In the first few days, a new employee knows exactly, without having to think about it, the “invisible” culture of the store. What is expected, not by the manager, but those truly in charge — associate colleagues. Manager lip service versus the political reality of the few who dominate the invisible culture of the store. Humanness at play — the survival of the fittest, with the meekest just minding their business to get along and go home.

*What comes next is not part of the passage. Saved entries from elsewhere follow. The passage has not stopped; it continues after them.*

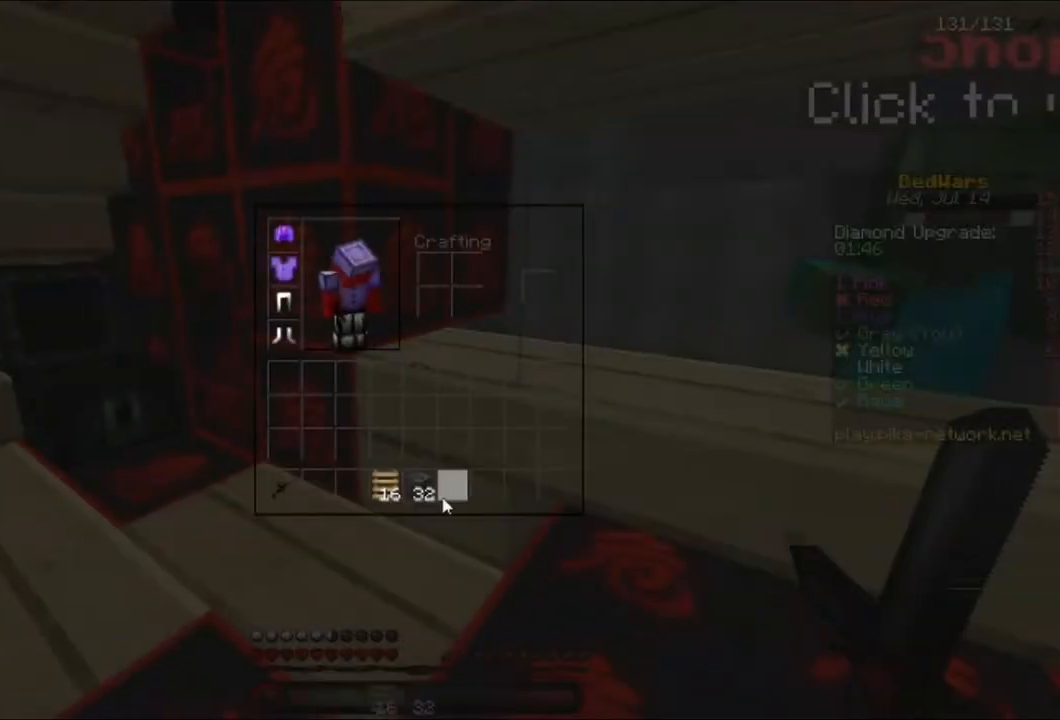
{"keys": [], "mouse": [], "events": []}
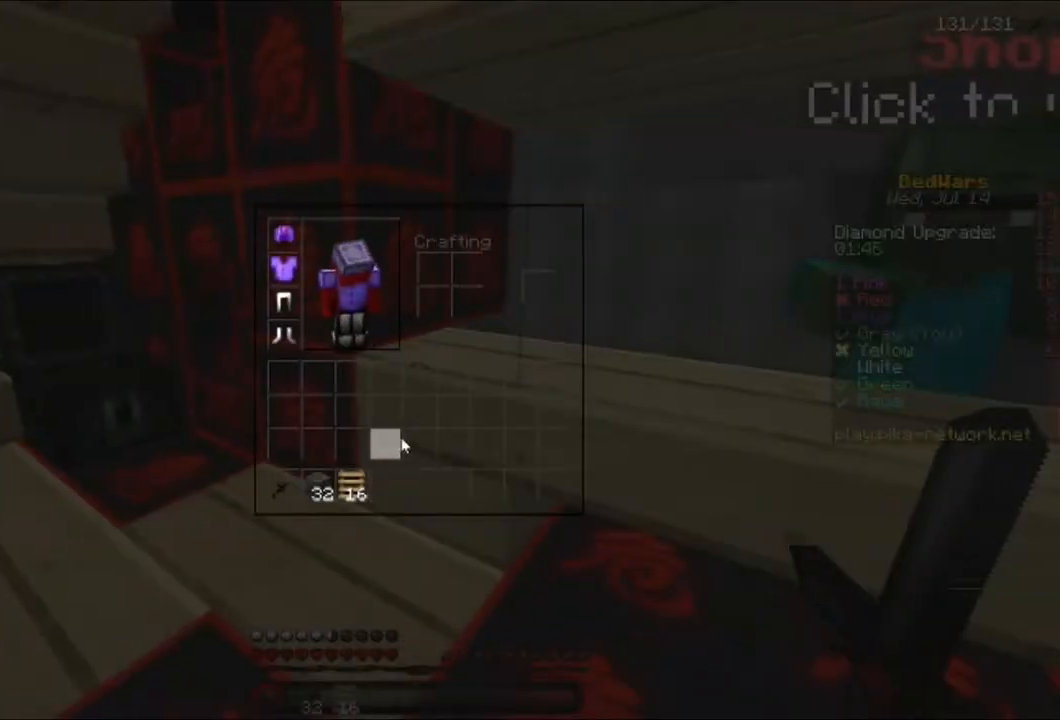
{"keys": ["a", "w"], "mouse": [], "events": [[440, "w", "down"], [480, "a", "down"]]}
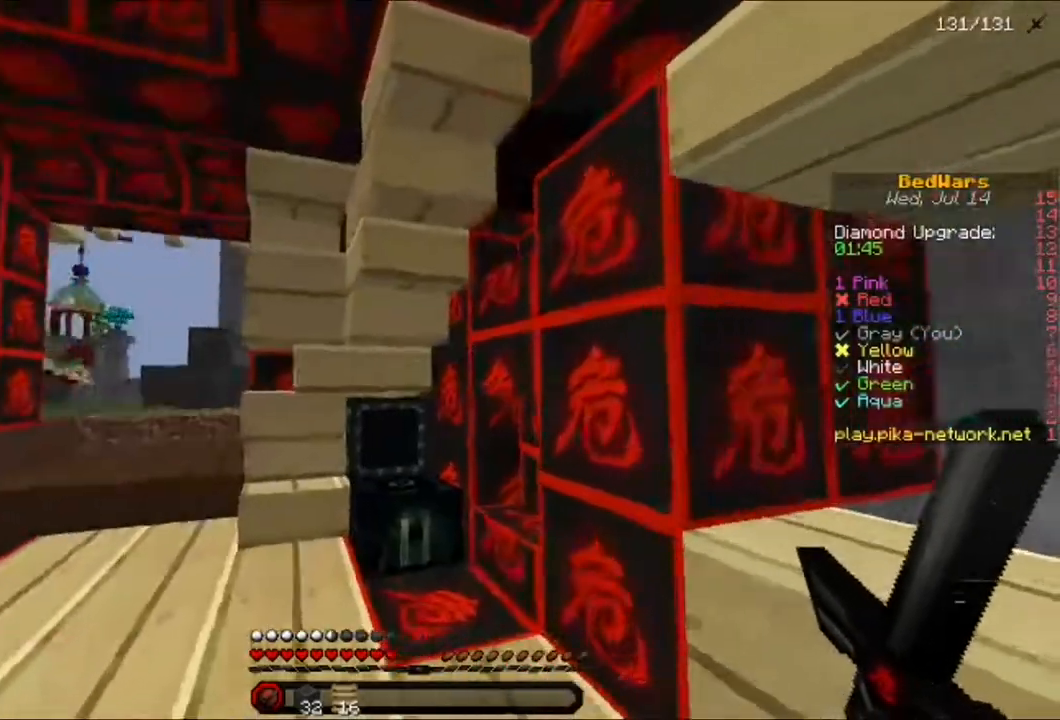
{"keys": ["a", "w"], "mouse": [], "events": [[200, "mouse_left", "down"], [320, "mouse_left", "up"], [360, "mouse_left", "down"], [480, "mouse_left", "up"]]}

Lessons and training are good and well-intended by management. Unfortunately, in reality, the invisible “pecking order” common to human nature, controls and dictates the underbelly of happiness or angst of associates on the retail floor. Akin at times to a soap opera.

Paco Underhill
Paco Underhill
4 years ago

Easiest thing to change in retail is the physical design of the store. Hardest is the operating culture. The management team that doesn’t spend time on the front lines, loses. In all too many places, you find the desk farthest from the front door and that’s where the person in charge sits.

Ralph Jacobson
Member
4 years ago

This is obviously nothing new to the business. However, I do believe that store management exhibiting the “shadow of the leader” mentality is a great way to consistently show new (and seasoned) store staff the facets of the job that management deems important.

Ken Morris
Trusted Member
4 years ago

The turnover on the retail sales floor is over 100%. Training is in many cases almost non-existent. Training should be monitored and as a service (as in TaaS, where you pay a monthly fee and training is ongoing). The monitoring should be exception based where training opportunities are identified via pattern matching where the exception is matched against a control group to identify anomalies and course correct. Two companies come to mind that I have worked with that provide these services and those are Dashe Thomson for TaaS and Blue Day who provide software for monitoring, exception identification and course correction. This combination is a winner for retailers and restaurants.